Las crisis financieras de los setenta y ochenta obligaron a replantear la política económica y eso conllevó a una redefinición de la relación con EUA. México comenzó a exportar cada vez más bienes al mercado norteamericano, lo que provocó conflictos comerciales: desde acusaciones de dumping hasta boicots al atún. Por primera vez desde la guerra de independencia, México comenzó a ver a su vecino como una fuente potencial de solución a sus problemas económicos. De la misma manera, Estados Unidos enfrentaba problemas cuya solución requería de la cooperación del gobierno mexicano. La interacción bilateral crecía, pero los problemas -viejos y nuevos (desde el cierre de los cruces fronterizos de Nixon hasta la muerte del agente de la DEA Enrique Camarena)- se multiplicaban. Ambas naciones acabaron por reconocer la necesidad de establecer mecanismos para una relación funcional.

Al final de los ochenta, Bush y Salinas acordaron un conjunto de principios, explícitos e implícitos, para el buen funcionamiento de la relación y para la solución –o, al menos, manejo- de los problemas que son inherentes a una interacción tan compleja, amplia y disímbola, además de asimétrica, como la de estos dos países.
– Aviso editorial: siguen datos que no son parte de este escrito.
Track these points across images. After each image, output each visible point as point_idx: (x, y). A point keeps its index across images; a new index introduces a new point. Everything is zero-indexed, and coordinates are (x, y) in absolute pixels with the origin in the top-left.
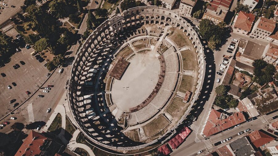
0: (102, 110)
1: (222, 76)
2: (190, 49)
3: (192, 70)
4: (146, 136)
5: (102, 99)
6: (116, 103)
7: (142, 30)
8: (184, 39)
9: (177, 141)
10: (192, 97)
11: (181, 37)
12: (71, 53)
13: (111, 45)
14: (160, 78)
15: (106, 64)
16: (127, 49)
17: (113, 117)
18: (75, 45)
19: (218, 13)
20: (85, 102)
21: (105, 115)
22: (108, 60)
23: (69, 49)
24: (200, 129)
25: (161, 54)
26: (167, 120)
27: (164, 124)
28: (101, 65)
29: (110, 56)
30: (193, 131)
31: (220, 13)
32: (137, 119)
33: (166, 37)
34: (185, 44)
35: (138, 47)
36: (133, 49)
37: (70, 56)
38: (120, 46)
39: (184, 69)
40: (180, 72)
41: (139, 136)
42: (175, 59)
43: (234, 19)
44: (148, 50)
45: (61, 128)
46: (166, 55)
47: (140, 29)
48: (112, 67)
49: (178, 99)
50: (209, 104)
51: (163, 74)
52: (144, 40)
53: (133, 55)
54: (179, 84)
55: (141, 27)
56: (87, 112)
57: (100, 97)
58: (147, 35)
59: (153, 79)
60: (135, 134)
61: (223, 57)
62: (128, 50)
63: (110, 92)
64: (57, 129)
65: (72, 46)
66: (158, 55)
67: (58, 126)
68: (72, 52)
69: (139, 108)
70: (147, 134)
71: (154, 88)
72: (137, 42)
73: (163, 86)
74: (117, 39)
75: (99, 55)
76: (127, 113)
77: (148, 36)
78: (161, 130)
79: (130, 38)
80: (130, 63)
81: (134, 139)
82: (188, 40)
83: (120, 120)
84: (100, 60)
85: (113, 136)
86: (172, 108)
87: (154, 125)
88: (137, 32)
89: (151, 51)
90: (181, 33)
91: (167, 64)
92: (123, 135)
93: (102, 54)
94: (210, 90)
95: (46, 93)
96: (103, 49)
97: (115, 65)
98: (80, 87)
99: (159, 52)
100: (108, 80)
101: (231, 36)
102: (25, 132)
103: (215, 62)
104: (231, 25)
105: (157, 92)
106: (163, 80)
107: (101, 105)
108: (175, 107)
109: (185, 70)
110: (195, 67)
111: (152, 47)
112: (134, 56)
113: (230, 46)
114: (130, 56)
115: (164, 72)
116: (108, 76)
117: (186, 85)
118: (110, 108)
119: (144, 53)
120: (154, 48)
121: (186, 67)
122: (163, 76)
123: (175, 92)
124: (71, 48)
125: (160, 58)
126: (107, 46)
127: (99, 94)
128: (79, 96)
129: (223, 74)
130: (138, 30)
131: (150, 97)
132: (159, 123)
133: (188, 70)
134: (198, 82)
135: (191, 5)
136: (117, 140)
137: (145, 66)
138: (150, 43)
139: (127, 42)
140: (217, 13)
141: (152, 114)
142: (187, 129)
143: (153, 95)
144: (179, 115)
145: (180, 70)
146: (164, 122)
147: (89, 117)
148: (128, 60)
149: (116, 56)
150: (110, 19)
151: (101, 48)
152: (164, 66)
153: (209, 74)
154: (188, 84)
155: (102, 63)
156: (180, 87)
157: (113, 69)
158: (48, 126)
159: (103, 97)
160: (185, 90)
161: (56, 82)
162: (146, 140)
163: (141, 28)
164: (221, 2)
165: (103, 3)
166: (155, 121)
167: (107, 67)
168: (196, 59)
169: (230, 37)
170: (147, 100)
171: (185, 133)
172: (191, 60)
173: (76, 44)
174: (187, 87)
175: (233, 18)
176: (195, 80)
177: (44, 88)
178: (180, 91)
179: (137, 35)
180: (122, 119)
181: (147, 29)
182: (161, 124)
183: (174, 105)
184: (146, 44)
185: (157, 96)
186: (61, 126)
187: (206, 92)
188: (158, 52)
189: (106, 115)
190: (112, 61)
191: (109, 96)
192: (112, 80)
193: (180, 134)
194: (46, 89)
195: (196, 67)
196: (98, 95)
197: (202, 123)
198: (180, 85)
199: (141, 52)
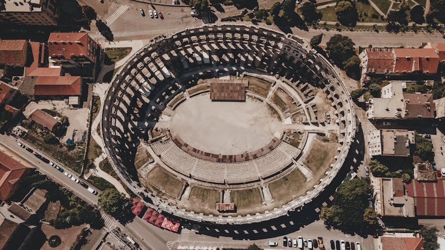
0: (158, 100)
1: (283, 247)
2: (308, 180)
3: (273, 198)
4: (148, 175)
5: (173, 92)
6: (176, 114)
7: (311, 91)
8: (322, 164)
9: (156, 219)
10: (229, 214)
11: (324, 157)
12: (222, 10)
13: (260, 60)
14: (242, 156)
15: (226, 69)
16: (264, 86)
17: (155, 119)
18: (236, 8)
19: (392, 202)
20: (157, 73)
21: (153, 108)
22: (234, 69)
23: (226, 5)
24: (186, 244)
25: (283, 139)
26: (181, 193)
27: (172, 191)
28: (221, 63)
29: (242, 68)
30: (179, 235)
31: (396, 205)
32: (165, 152)
33: (316, 134)
34: (314, 168)
35: (277, 100)
36: (271, 94)
37: (217, 13)
38: (264, 73)
39: (269, 184)
40: (263, 181)
41: (143, 166)
42: (281, 164)
43: (403, 232)
44: (279, 118)
45: (114, 63)
46: (284, 148)
47: (311, 87)
48: (225, 80)
49: (217, 196)
50: (230, 243)
51: (251, 158)
52: (293, 103)
53: (260, 100)
54: (242, 188)
55: (314, 86)
56: (146, 84)
57: (175, 88)
58: (305, 103)
59: (236, 147)
60: (144, 159)
61: (319, 238)
62: (265, 88)
63: (188, 98)
64: (111, 59)
65: (233, 6)
66: (278, 135)
67: (115, 58)
68: (224, 12)
69: (184, 147)
70: (151, 175)
71: (223, 153)
72: (285, 94)
73: (230, 165)
74: (275, 62)
75: (236, 52)
76: (170, 134)
77: (304, 105)
78: (163, 191)
79: (286, 80)
80: (244, 101)
81: (137, 161)
82: (324, 171)
83: (156, 130)
84: (228, 57)
85: (133, 133)
86: (199, 192)
87: (166, 179)
88: (302, 86)
89: (280, 122)
90: (331, 154)
91: (268, 156)
92: (137, 144)
93: (239, 55)
94: (252, 237)
95: (149, 15)
96: (249, 52)
97: (231, 82)
98: (176, 55)
99: (285, 136)
100: (204, 84)
101: (365, 237)
102: (91, 24)
103: (303, 227)
104: (389, 232)
105: (219, 161)
106: (240, 162)
107: (165, 95)
108: (203, 195)
109: (269, 187)
110: (280, 200)
111: (288, 121)
112: (258, 101)
113: (343, 242)
114: (257, 96)
115: (255, 157)
116: (209, 82)
117: (244, 199)
118: (166, 110)
119: (271, 114)
120: (288, 125)
121: (273, 187)
122: (247, 159)
123: (228, 186)
124: (230, 6)
125: (275, 141)
126: (255, 54)
127: (178, 85)
128: (163, 60)
129: (288, 247)
130: (307, 86)
131: (208, 154)
132: (171, 184)
133: (270, 191)
134: (257, 214)
135: (384, 150)
136: (130, 139)
137: (252, 125)
138: (293, 114)
139: (278, 79)
140: (392, 199)
141: (181, 168)
142: (177, 226)
143: (212, 157)
144: (195, 207)
145: (267, 180)
146: (176, 190)
147: (141, 90)
148: (249, 96)
149: (245, 76)
150: (289, 37)
151: (249, 48)
152: (264, 152)
153: (278, 226)
154: (246, 201)
155: (225, 64)
156: (237, 191)
157: (223, 82)
158: (110, 47)
159: (177, 91)
160: (235, 200)
161: (169, 18)
162: (142, 177)
163: (314, 88)
164: (437, 198)
165: (330, 5)
166: (171, 177)
167: (222, 74)
168: (294, 196)
169: (362, 238)
170: (200, 152)
171: (171, 225)
172: (289, 189)
173: (239, 8)
174: (242, 201)
175: (405, 230)
176: (258, 209)
177: (154, 9)
178: (231, 193)
179: (296, 88)
180: (159, 132)
181: (317, 97)
182: (172, 187)
183: (205, 194)
184: (288, 110)
185: (212, 163)
186: (118, 61)
187: (246, 232)
188: (284, 133)
189: (155, 109)
190: (235, 75)
191: (182, 98)
192: (206, 90)
193: (165, 219)
194: (155, 11)
195: (282, 202)
196: (176, 84)
197: (196, 243)
198: (240, 189)
199: (271, 108)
El corazón de ese acuerdo radicó en un principio seminal: aislar los problemas y lidiar con cada uno de ellos por separado. El objetivo era que, al no vincular o mezclar asuntos distintos, se le pudiera dar cauce y viabilidad a lo fundamental y cotidiano.

La mezcla de asuntos no vinculados (como drogas y comercio) producía crisis constantes y ánimos exacerbados. Al acordar la compartimentalización, los dos gobiernos se comprometían a atender cada asunto en su justa dimensión, evitando que las cosas más explosivas para la política interna –como la migración para EUA o las armas para México- impidieran el funcionamiento de las que se han tornado naturales, no conflictivas e inherentes a la vida entre dos vecinos, como el comercio fronterizo. El acuerdo de Houston en 1988 permitió darle celeridad a la relación bilateral y eventualmente llevó al TLC. Un gobierno tras otro desde entonces –de ambos lados- se apegó al principio establecido porque reconoció el valor de no contaminar asuntos y, sobre todo, el riesgo de hacerlo porque siempre se entendió que una buena relación era de interés mutuo.

Al romper la esencia de aquel entendido –por vincular migración con comercio-, Trump ha puesto en entredicho los cimientos de la relación bilateral. Ya no es sólo el hecho de atacar a México y a los mexicanos de manera retórica, sino de amenazar la viabilidad del principal motor de la economía mexicana (las exportaciones) y poner al gobierno de AMLO contra la pared en un asunto, el migratorio, que es particularmente sensible para su base política y su legitimidad.

A la fecha, el gobierno mexicano ha respondido de dos formas: por un lado, desde antes, había anunciado su decisión de revisar el esquema de cooperación en materia de seguridad (el llamado Plan Mérida); por el otro, ha aceptado, a regañadientes, los términos de las exigencias de Trump en cuanto a la migración centroamericana. Las dos vertientes son contradictorias y, tarde o temprano, generarán chispas.

Hasta ahora, la discusión dentro de EUA ha ignorado el provecho que ese país deriva de la cooperación de parte del gobierno mexicano en diversos asuntos de su interés y que constituyeron el incentivo para que ellos activamente promovieran el acuerdo de Houston hace treinta años. El riesgo ahora es que su actuar presione de tal forma a un gobierno que, de por sí, preferiría regresar a un distanciamiento, que acabe destruyendo lo que ha funcionado con eficacia por tanto tiempo, para beneficio de las dos naciones.